**BRIEF A**
Which findings does the case description list for her electrocardiogram on the tenth day?
**BRIEF B**
Do these statements agree with the case description? (i) Ribavirin was replaced with oseltamivir. (ii) Catecholamine infusion was stopped on the eleventh day. (iii) She was discharged on day twelve. Answer yes or no for each and quote the words that decide it.
**BRIEF C**
Return the part of the case description starting at "Dengue virus-specific IgM" and ending at "she was discharged.".

++++ EXCERPTED PASSAGE ++++

Dengue virus-specific IgM and IgG antibodies were positive. Oseltamivir was replaced with ribavirin. A diagnosis of severe dengue myocarditis was made and steroid treatment was initiated with methylprednisolone (500mg i.v. bolus followed by 250mg tid for 3 days).

On the tenth day, her electrocardiogram showed sinus rhythm, giant T wave inversion, and prolonged QT interval; chest x-ray showed reduction of cardiac silhouette and a marked decrease of pulmonary interstitial edema. Catecholamine infusion was stopped on the eleventh day. On the following day, the echocardiogram demonstrated normal heart dimensions and ejection fraction of 67%. On day thirteen, she was discharged.

++++ RECORD SET ++++

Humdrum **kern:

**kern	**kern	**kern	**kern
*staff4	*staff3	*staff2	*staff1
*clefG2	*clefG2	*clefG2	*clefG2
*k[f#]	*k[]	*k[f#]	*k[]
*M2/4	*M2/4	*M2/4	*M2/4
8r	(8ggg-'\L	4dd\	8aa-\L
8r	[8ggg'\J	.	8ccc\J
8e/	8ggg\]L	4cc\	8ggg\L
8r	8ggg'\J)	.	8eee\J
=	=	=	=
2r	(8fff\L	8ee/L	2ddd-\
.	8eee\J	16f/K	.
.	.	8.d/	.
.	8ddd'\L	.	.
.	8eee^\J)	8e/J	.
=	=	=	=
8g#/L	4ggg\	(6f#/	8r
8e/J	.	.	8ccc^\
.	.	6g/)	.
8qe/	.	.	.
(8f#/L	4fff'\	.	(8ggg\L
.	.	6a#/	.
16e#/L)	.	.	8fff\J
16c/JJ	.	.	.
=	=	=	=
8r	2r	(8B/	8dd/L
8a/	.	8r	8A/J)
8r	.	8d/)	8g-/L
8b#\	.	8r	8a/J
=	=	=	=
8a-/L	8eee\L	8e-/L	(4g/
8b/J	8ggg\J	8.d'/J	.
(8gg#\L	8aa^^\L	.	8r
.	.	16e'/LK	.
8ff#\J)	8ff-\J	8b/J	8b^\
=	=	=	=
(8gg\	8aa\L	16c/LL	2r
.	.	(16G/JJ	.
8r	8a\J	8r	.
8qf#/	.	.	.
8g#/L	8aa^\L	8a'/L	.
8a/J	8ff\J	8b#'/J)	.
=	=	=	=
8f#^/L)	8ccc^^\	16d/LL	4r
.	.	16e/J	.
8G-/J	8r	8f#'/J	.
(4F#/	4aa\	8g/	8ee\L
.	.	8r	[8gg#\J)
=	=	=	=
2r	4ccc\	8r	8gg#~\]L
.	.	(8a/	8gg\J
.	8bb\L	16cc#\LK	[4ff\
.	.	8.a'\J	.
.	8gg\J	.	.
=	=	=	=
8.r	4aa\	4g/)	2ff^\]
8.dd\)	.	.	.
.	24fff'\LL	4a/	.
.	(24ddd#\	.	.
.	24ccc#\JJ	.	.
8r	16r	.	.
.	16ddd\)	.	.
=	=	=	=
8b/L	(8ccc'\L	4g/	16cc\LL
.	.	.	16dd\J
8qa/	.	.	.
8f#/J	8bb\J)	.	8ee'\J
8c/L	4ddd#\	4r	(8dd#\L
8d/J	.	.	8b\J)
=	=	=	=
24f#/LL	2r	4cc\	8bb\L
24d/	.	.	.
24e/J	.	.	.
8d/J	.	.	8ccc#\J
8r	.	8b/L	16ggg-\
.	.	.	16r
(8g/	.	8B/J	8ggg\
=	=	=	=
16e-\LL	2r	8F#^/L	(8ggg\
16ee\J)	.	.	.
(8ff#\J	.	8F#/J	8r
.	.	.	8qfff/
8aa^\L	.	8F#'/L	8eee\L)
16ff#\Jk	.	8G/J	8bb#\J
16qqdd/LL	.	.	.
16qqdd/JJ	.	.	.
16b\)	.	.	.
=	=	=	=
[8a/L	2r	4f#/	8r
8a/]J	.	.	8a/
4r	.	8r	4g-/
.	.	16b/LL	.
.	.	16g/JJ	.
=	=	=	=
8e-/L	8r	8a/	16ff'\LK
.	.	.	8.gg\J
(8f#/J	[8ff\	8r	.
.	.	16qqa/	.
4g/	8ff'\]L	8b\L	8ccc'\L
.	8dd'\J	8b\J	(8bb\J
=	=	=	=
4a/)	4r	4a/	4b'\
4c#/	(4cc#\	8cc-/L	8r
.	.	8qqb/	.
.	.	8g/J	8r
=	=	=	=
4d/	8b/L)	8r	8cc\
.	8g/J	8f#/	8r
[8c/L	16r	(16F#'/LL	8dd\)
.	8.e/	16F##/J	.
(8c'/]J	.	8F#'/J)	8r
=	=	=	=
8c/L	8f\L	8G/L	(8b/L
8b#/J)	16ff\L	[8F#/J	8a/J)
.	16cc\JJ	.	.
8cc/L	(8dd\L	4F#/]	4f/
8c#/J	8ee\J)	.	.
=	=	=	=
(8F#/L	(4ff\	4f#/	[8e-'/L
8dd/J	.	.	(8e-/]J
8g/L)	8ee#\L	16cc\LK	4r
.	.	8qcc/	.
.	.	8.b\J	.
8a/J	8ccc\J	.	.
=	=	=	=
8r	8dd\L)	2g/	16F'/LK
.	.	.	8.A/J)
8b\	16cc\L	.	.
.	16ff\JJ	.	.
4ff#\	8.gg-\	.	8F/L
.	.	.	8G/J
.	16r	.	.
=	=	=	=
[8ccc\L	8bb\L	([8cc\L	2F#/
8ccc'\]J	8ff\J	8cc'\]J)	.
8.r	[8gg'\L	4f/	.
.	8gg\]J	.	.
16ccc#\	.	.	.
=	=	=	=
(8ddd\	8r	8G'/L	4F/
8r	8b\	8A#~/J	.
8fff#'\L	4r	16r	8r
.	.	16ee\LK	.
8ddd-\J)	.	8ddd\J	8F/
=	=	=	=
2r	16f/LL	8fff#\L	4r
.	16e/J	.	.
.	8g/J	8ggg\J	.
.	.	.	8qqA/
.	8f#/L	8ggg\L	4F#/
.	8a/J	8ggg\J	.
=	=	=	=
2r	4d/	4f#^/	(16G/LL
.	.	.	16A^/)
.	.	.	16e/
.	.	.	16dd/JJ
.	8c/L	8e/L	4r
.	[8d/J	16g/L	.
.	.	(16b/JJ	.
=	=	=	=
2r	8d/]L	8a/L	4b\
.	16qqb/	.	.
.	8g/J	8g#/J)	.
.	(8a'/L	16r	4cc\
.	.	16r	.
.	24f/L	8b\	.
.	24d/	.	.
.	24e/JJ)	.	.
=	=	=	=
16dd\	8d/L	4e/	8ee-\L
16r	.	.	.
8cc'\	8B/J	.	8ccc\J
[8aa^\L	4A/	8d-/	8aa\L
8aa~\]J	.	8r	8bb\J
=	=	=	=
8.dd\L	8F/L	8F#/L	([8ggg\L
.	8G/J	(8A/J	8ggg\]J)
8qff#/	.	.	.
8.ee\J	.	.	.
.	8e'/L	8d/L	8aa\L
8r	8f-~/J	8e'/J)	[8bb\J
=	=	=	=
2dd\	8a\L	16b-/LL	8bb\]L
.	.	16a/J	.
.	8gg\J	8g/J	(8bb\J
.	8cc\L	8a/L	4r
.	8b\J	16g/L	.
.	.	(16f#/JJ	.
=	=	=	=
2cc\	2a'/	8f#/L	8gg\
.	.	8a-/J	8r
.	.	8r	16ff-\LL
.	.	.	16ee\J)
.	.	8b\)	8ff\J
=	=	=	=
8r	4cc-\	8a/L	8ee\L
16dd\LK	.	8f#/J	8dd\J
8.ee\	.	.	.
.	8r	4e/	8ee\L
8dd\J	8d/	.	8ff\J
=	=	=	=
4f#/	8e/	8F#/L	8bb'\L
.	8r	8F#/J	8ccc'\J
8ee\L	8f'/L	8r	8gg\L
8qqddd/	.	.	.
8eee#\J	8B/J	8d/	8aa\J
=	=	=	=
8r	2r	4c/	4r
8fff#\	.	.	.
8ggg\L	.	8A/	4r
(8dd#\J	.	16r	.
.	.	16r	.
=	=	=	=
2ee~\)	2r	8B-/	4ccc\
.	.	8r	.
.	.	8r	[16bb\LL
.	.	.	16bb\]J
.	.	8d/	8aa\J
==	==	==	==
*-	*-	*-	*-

++++

**ANSWER AREA A**
Sinus rhythm, giant T wave inversion, and prolonged QT interval.

**ANSWER AREA B**
(i) No: "Oseltamivir was replaced with ribavirin."
(ii) Yes: "Catecholamine infusion was stopped on the eleventh day."
(iii) No: "On day thirteen, she was discharged."

**ANSWER AREA C**
Dengue virus-specific IgM and IgG antibodies were positive. Oseltamivir was replaced with ribavirin. A diagnosis of severe dengue myocarditis was made and steroid treatment was initiated with methylprednisolone (500mg i.v. bolus followed by 250mg tid for 3 days).

On the tenth day, her electrocardiogram showed sinus rhythm, giant T wave inversion, and prolonged QT interval; chest x-ray showed reduction of cardiac silhouette and a marked decrease of pulmonary interstitial edema. Catecholamine infusion was stopped on the eleventh day. On the following day, the echocardiogram demonstrated normal heart dimensions and ejection fraction of 67%. On day thirteen, she was discharged.